* [Assignment]
Extract the passage in the text on Russian villains in western popular culture starting with "Russian villains in" and going on through "Soviet bad guys.", reproducing it word for word.

* [Quoted passage]

┌──

Stock-in-trade: why Russian villains are still popular culture’s favourite bad guys

From the brawny Ivan Drago in Rocky IV to the comical ambassador in Dr Strangelove, Russian villains are still the go-to bad guys in western popular culture

20 November 2014

Russian villains in Hollywood are having a resurgence, as recent releases such as The Equaliser (2014) and The November Man (2014) show. But they never really went away. Since the Cold War began, Russians, or rather their stereotypes — hard, mean, amoral and, conveniently for postcolonial western audiences, white — have been the guys that the western film industry loves to hate. Here’s a selection of the most outrageous Russian and Soviet bad guys.

└──

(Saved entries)
┌──

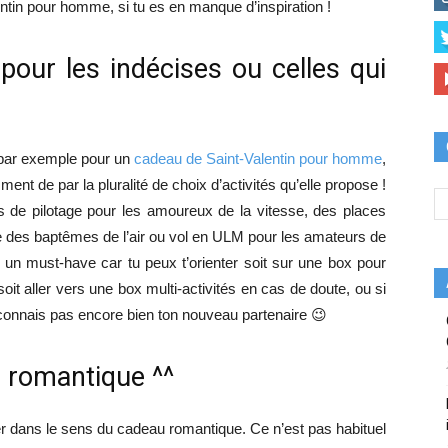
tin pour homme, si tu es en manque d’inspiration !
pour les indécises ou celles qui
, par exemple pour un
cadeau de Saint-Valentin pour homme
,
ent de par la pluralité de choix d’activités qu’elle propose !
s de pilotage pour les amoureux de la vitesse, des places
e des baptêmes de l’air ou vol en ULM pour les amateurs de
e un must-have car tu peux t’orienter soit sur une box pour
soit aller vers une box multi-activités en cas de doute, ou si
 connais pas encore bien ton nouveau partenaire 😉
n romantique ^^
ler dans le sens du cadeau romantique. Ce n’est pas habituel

└──
┌──

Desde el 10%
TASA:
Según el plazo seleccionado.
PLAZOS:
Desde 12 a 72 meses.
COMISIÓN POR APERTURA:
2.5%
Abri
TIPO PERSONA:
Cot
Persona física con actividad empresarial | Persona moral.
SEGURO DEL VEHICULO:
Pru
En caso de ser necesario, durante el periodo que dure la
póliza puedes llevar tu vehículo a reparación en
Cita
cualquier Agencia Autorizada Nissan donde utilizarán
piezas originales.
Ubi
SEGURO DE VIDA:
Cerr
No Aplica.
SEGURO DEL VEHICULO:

└──

* [Solution to this exercise]
Russian villains in Hollywood are having a resurgence, as recent releases such as The Equaliser (2014) and The November Man (2014) show. But they never really went away. Since the Cold War began, Russians, or rather their stereotypes — hard, mean, amoral and, conveniently for postcolonial western audiences, white — have been the guys that the western film industry loves to hate. Here’s a selection of the most outrageous Russian and Soviet bad guys.